PASSAGE
——

British comedian Humza Arshad's popularity among among Muslim teens has not gone unnoticed by British police. Arshad is working in partnership with Scotland Yard to aid in their campaign to counter violent Islamist extremism London high school students. (Ashleigh Joplin/YouTube/Humza Productions)

The police officer had just finished an earnest presentation on counter-extremism before an audience of 200 restless teenagers at an East London high school when a young man of Pakistani origin in a black hoodie took the stage.

“How many of you people are Muslim?” the man barked.

He grinned as nearly every hand went up.

“Guys, we can take over! Sharia law coming soon!” the man cried gleefully. “Allahu Akbar!”

The teens erupted in laughter even before the man had a chance to clarify: “I’m kidding. I’m kidding. I think I scared the white people.”

Stand-up muslim comedian Humza Arshad in Whitefield school in North London works alongside Scotland Yard to help fight radicalization. (Lionel Derimais/The Washington Post)

It’s the kind of knowing humor that has made 29-year-old Humza Arshad an Internet sensation, a hero to Muslim teenagers and perhaps the most potent new weapon in Britain’s arsenal as it wages an increasingly desperate campaign to counter violent Islamist extremism.

At a time when the flow of British Muslims to the war in Syria shows no sign of ebbing, Arshad has positioned himself as the anti-Jihadi John. Like Mohammed Emwazi, the scowling Islamic State executioner, Arshad is a London-raised Muslim from an immigrant family whose face has become instantly recognizable to millions of young Brits through videos uploaded online.

But where Emwazi seeks to terrify the world and seduce fresh recruits to join his bloodthirsty crusade, Arshad’s message is precisely the opposite: Laugh at extremism; don’t fall prey to it.

It’s a message communicated for several years through his homemade YouTube videos, which have been viewed more than 60 million times and have made him one of the most popular online comedians in Britain.

In his “Diary of a Bad Man” series, Arshad plays a wannabe gangster who gets beaten up by girls, peed on by a fox and endlessly ridiculed by his mother. But he also manages to save his cousin from a descent into radicalism, and uses lessons from the Koran to urge others to steer away from violence.

This spring, Arshad has taken his message directly to students through an unusual partnership with Scotland Yard in which the police sponsor him to tell jokes at London-area high schools. The program has been a hit, with schools across the city vying for his time and officials planning to take the program nationwide.

“I’m a comedian. That’s my talent. But I don’t want to do pointless comedy,” Arshad explained recently before going on stage in east London, a community rocked in recent weeks by high-profile cases of teens leaving for Syria. “I’m the hot thing right now. So they’ve used me for that — but in a good way.”

——

DATA UNDER STUDY
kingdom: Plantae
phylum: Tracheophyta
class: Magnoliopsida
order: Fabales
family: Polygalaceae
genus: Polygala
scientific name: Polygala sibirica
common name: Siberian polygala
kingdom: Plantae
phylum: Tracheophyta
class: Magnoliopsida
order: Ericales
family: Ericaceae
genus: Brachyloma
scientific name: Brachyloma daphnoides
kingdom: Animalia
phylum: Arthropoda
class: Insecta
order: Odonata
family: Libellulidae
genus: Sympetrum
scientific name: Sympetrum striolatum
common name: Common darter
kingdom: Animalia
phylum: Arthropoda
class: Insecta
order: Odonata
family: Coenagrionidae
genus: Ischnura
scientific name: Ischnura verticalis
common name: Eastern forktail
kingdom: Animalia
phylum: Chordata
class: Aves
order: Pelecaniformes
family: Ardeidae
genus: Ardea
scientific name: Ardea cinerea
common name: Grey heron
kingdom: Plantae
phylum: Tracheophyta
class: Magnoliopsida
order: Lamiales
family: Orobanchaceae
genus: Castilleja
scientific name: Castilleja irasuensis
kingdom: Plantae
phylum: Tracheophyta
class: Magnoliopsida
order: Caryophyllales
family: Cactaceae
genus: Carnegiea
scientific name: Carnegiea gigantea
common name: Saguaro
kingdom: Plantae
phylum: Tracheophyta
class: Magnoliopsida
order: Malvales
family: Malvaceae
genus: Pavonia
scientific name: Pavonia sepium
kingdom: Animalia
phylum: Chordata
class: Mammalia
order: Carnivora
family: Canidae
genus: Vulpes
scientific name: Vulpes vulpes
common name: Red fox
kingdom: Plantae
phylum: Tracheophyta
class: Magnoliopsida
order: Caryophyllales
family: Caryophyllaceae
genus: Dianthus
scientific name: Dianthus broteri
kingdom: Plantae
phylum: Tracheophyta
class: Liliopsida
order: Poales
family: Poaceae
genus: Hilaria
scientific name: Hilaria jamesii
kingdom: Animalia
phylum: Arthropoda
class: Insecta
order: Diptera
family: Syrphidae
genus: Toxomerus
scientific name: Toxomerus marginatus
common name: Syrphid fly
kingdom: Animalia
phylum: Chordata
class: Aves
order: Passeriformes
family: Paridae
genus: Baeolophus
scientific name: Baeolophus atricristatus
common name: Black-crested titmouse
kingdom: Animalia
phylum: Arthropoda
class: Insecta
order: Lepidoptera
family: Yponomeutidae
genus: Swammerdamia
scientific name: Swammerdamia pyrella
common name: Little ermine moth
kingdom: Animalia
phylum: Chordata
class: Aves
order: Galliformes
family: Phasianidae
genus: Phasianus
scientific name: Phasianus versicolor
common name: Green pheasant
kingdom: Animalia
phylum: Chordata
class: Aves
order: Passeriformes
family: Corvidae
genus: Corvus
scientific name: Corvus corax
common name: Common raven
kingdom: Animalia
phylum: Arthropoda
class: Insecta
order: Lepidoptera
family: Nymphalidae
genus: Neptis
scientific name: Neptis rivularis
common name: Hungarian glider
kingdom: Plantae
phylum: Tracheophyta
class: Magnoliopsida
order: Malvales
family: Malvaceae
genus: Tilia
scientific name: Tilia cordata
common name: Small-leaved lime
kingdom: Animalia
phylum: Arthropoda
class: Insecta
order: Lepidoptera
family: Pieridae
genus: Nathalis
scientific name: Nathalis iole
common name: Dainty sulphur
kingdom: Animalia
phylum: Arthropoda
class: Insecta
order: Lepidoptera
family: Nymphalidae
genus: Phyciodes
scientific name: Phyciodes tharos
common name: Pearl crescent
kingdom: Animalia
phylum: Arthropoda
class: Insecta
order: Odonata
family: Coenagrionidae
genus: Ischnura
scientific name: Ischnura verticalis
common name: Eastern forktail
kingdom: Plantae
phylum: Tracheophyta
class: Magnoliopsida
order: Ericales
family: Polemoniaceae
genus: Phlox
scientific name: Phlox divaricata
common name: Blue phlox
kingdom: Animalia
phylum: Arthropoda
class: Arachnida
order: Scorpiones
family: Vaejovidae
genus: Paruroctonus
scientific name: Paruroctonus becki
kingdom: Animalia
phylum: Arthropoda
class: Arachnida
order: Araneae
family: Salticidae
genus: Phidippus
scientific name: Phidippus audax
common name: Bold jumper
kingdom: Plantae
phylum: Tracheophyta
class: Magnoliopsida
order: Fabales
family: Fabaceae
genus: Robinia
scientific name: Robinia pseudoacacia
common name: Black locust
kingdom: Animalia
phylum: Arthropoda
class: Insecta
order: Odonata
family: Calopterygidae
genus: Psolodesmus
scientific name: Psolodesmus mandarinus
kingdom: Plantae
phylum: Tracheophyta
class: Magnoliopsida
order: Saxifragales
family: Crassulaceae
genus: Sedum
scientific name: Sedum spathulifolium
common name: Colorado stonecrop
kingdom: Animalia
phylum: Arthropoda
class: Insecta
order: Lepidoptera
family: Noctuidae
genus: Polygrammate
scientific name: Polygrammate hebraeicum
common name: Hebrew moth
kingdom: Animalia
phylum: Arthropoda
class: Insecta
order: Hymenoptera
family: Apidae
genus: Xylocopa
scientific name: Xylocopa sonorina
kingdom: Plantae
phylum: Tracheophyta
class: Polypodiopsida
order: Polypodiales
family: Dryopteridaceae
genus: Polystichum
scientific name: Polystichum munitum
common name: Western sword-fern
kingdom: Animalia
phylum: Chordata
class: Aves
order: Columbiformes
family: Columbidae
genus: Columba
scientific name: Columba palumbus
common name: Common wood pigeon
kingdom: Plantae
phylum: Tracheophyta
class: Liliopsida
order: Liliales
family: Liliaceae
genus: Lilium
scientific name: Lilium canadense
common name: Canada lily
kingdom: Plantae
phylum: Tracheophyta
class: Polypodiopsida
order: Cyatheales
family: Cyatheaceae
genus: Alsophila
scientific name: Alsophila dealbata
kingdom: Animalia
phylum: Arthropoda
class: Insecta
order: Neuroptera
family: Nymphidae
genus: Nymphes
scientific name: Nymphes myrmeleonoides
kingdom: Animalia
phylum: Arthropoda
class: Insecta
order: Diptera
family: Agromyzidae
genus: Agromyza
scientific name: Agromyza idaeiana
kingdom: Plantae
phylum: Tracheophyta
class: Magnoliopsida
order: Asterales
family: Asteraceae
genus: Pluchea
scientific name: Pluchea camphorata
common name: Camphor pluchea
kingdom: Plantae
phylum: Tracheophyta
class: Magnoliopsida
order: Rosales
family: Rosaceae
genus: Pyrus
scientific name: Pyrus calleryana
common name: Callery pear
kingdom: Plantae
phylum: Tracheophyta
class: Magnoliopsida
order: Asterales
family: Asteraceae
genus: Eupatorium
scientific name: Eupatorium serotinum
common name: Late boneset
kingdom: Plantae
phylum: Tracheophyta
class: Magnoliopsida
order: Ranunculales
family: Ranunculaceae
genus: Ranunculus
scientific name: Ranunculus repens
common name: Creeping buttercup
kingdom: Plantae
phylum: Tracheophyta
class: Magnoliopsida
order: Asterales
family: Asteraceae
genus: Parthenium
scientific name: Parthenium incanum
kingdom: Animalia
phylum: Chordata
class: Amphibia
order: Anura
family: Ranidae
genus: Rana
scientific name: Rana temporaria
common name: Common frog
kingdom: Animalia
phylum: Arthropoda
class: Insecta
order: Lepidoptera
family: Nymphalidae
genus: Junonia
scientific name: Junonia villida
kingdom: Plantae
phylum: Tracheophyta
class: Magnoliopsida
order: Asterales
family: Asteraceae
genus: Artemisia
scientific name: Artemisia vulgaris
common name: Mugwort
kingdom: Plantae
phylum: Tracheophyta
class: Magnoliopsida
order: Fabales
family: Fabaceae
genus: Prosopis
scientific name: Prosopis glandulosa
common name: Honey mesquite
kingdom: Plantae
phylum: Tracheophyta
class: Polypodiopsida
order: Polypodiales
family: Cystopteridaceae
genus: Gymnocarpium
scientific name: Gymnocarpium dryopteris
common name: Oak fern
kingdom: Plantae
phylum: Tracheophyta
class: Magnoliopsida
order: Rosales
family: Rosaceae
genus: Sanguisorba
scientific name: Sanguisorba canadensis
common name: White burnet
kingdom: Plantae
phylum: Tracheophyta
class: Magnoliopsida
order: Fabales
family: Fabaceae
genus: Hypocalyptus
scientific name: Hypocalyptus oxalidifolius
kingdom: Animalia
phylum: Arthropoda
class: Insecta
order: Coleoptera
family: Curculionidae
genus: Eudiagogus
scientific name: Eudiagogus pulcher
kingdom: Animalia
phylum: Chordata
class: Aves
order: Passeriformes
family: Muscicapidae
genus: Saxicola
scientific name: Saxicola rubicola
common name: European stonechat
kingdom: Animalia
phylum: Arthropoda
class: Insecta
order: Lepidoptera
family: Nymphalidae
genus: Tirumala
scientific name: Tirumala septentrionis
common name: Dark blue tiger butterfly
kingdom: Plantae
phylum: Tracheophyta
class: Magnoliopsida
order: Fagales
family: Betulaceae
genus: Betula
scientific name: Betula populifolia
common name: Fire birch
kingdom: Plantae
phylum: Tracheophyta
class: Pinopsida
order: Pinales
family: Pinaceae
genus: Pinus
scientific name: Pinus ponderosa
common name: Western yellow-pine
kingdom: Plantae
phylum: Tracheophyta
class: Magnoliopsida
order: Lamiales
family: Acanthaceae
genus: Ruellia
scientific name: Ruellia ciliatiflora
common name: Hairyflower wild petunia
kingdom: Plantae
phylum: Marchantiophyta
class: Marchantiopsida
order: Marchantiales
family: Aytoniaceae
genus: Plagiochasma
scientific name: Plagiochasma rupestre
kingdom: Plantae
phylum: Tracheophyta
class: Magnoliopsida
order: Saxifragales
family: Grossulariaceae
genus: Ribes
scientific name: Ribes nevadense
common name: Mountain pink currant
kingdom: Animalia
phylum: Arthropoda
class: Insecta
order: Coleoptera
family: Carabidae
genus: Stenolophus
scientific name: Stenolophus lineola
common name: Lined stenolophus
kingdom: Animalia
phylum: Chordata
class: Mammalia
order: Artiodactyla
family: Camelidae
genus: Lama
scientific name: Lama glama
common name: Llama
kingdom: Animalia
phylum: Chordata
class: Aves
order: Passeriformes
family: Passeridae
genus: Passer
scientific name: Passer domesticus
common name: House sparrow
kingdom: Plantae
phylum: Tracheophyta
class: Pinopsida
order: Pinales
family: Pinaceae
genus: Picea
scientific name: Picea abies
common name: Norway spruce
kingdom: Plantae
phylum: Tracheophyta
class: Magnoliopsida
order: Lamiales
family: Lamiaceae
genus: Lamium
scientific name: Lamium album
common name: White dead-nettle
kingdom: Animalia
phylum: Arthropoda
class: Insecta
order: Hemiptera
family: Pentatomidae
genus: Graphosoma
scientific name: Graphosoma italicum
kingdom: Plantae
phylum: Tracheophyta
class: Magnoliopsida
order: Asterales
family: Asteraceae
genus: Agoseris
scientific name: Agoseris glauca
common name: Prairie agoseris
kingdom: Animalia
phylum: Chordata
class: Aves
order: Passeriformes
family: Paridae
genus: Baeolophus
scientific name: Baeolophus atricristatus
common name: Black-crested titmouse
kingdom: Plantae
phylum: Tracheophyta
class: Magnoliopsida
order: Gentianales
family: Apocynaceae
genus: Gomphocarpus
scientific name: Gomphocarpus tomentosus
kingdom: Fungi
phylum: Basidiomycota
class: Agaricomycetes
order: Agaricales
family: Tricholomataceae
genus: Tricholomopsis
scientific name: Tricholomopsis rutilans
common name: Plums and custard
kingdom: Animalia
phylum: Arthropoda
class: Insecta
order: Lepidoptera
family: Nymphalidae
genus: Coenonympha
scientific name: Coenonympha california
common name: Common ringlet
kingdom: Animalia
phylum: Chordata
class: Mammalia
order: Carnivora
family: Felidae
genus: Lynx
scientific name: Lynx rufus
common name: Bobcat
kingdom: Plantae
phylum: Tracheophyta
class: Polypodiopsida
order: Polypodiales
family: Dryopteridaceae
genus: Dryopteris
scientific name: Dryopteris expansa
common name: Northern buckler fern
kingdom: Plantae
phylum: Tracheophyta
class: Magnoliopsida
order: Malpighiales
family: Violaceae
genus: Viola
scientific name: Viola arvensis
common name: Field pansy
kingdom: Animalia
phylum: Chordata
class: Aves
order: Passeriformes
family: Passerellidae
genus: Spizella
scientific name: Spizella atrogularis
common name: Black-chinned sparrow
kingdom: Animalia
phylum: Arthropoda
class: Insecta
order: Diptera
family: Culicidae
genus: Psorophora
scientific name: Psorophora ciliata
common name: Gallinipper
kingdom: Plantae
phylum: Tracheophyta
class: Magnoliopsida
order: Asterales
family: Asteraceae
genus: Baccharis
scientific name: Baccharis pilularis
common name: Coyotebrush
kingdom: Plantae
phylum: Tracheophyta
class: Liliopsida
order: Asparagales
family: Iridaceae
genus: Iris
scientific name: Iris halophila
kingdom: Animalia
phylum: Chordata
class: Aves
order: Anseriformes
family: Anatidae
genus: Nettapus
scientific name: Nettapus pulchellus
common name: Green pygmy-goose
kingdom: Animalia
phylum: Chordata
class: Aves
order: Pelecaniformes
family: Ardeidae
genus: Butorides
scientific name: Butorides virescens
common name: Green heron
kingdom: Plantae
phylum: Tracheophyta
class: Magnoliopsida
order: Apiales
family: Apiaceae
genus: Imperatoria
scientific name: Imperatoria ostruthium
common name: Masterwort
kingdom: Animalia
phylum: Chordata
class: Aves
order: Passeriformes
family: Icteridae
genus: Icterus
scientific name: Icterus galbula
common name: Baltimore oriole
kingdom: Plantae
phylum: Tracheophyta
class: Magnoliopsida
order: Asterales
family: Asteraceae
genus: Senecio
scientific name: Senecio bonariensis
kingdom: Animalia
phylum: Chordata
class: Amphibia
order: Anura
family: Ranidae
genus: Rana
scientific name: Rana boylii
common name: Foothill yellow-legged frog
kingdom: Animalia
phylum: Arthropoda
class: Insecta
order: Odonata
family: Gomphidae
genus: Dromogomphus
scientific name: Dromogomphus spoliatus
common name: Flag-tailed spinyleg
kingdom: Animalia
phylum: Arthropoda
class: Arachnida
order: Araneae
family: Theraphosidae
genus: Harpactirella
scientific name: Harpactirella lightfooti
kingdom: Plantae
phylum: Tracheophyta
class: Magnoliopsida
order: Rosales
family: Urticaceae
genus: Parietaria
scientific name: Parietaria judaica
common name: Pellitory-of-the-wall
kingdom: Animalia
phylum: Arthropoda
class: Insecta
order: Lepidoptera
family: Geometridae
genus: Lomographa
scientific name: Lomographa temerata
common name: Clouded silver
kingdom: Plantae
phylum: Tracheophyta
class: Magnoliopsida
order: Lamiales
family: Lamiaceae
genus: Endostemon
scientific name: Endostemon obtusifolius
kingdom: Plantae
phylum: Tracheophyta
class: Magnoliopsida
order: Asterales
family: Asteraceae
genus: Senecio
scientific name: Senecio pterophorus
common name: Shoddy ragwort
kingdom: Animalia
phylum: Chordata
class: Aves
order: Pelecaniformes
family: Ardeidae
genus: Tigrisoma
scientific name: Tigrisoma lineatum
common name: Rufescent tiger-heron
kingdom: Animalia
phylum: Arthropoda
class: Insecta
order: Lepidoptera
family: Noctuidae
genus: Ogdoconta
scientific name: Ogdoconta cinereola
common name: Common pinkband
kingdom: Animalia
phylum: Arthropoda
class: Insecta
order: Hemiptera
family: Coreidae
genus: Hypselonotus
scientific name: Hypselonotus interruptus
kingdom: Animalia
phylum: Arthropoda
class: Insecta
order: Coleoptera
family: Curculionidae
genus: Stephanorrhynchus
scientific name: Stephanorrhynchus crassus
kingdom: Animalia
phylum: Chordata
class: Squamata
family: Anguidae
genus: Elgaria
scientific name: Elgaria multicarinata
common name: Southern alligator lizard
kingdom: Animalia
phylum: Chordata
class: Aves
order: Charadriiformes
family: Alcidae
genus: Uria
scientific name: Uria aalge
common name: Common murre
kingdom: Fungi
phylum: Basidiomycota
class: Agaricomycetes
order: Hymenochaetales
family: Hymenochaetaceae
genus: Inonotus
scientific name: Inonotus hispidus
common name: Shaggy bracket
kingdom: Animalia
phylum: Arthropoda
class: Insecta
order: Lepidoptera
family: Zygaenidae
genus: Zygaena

——

REQUIRED ACTIONS
**A)** According to the article on Humza Arshad, how many times have his YouTube videos been viewed?
**B)** List the humiliations that the wannabe gangster Arshad plays in the "Diary of a Bad Man" series suffers, as given in the article on Humza Arshad.
**C)** Reproduce word for word the part of the article on Humza Arshad between "British comedian Humza" and "the man barked.", inclusive.
None of the tasks needs the rows.

ANSWERS TO THE TASKS
**A)** More than 60 million times.

**B)**
- He gets beaten up by girls.
- He gets peed on by a fox.
- He is endlessly ridiculed by his mother.

**C)**
British comedian Humza Arshad's popularity among among Muslim teens has not gone unnoticed by British police. Arshad is working in partnership with Scotland Yard to aid in their campaign to counter violent Islamist extremism London high school students. (Ashleigh Joplin/YouTube/Humza Productions)

The police officer had just finished an earnest presentation on counter-extremism before an audience of 200 restless teenagers at an East London high school when a young man of Pakistani origin in a black hoodie took the stage.

“How many of you people are Muslim?” the man barked.